The intricate and subtle lighting pattern, music and choreography, when she dances in gay abandon towards the climax, blurting out her ferocious love in Tamil, brings forth the hallucinatory world in full force, which carries off the viewer into her world. When she is bursting out in anger for denial of her mobility by patriarchal power of her husband, the ferocious hallucinatory gaze she is aiming at, could be read as fixed at her projections. (A much more systematic study of the techniques deployed is required for a deeper understanding, which demands the technical expertise of a professional film theorist). Likewise, the architectural motifs and it’s positioning in the story , the memory it evokes in various ways, the specificity of music in Indian films as such ( as against its berating in linear progressivism proposed by westernised modernity), its impact in the senses of viewer , are also important and deserves study. Especially so, in the light of Powell’s reading of Cabinet of Dr. Caligari’s German expressionism in a Deleuzian mould, Indian cinema with its unique relation at it’s birth to German expressionist tradition, than Hollywood real time flicks, which also accounts for its nonlinear flight of fantasy musicals, even in the popular genre , is worth analysis. Thus it would be interesting to think, whether the apparent contradicton of poor masses of India, despite living on a diet of escapist fantasies, spontaneously engaging in radical uprising, can be understood using such a framework.

It is not that cinema can only be studied in a single way .Thus, as has been attempted by Sundar Sarukkai in social sciences, and Sharad patil in his Buddhist project of indigenising Marxism , the uniqueness of Indian film experience can be approached much more fruitfully from various Indian philosophical standpoints, all of which can contribute to the enrichment of the subject.

In addition to this, the fact that the multiplicity of experience registered on the senses , which is internalised in the creation of an intense state of multiplicity, posits possibility of creative madness as liberatory and has it’s repercussions even in the socio political domain. Possibilities are inaugurated by such an approach, where sourcing from cinema, instead of a jaded psycho analytic approach which upholds ahistorical notions of repression, the schizo analysis may also be used to understand the class contradictions ripening even with in the subaltern formations.

On a personal ‘schizoid’ note, my own political persuasion is biased more towards Zizek and Badiou to some extent, which subscribes to universal truths which cinema reveals. Thus scholars like Fleming argues, on the other hand, that in Deleuze thought has no rational system and is underpinned by drift . Yet, I hope such a reading unleashes potential for new possibilities, which may help the left to become a bit more eclectic, reflexive and non eschatological.

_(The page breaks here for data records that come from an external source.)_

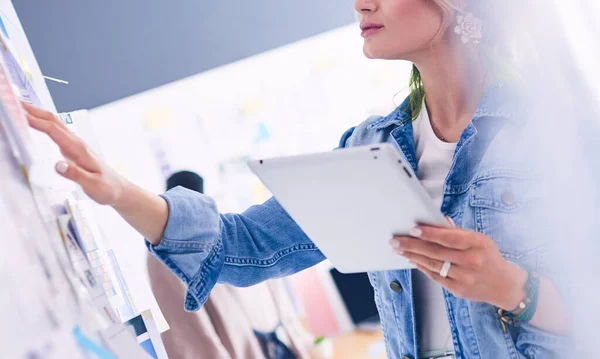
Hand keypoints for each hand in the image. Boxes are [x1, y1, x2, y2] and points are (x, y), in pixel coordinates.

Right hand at [24, 102, 127, 205]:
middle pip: (53, 121)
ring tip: (20, 108)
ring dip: (38, 114)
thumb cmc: (106, 188)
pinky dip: (43, 123)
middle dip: (34, 111)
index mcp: (79, 149)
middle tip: (14, 102)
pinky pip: (56, 132)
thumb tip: (57, 165)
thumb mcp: (92, 185)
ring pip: (55, 124)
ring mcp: (75, 145)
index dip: (36, 121)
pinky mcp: (73, 150)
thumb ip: (75, 175)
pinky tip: (36, 123)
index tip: (19, 114)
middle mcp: (77, 143)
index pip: (54, 131)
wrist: (118, 189)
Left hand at [390, 222, 527, 310]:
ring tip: (399, 250)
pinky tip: (413, 260)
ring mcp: (464, 277)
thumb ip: (457, 232)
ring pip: (433, 265)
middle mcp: (471, 261)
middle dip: (412, 245)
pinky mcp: (458, 289)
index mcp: (477, 244)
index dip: (428, 233)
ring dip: (413, 256)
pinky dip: (422, 267)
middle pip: (436, 252)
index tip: (412, 229)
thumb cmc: (489, 257)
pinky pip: (435, 276)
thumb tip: (436, 221)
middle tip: (395, 240)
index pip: (448, 237)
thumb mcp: (480, 239)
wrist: (505, 285)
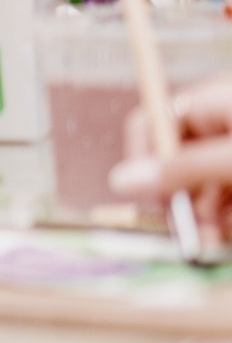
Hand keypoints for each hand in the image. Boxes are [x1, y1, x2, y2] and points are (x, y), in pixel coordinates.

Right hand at [111, 73, 231, 246]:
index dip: (145, 162)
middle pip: (178, 162)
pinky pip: (227, 195)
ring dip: (206, 217)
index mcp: (212, 100)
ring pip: (205, 185)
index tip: (155, 202)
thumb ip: (182, 170)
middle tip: (195, 238)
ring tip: (218, 241)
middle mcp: (221, 122)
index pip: (152, 124)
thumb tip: (121, 181)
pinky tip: (230, 234)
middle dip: (182, 202)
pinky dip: (227, 217)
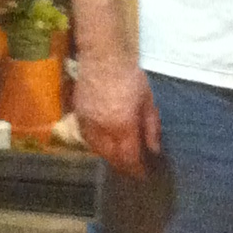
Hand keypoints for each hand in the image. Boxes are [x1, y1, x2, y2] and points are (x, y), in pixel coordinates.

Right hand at [75, 54, 161, 174]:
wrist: (102, 57)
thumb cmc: (129, 76)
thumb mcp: (147, 100)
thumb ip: (151, 127)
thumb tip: (154, 149)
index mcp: (123, 126)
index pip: (129, 157)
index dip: (137, 170)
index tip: (145, 175)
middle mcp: (103, 130)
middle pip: (112, 158)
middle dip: (124, 167)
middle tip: (134, 170)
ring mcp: (88, 124)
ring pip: (98, 151)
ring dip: (110, 158)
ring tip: (120, 159)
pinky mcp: (78, 116)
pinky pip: (87, 139)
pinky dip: (97, 146)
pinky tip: (104, 144)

As Lawrence Liang and and Golan Naulak, writes in the Hindu, in the after math of xenophobic and racist attack on people from north east in Delhi, “ Gilles Deleuze once remarked that it is better to be a schizophrenic out for a walk than a neurotic on a couch — perhaps a bold imagination of our diversity demands that we be comfortable with our multiple identities if we are not to collapse into the neurosis of the singular”.

Joe M S, is a social science teacher from Kerala. Worked in various places of India, now residing in Ireland.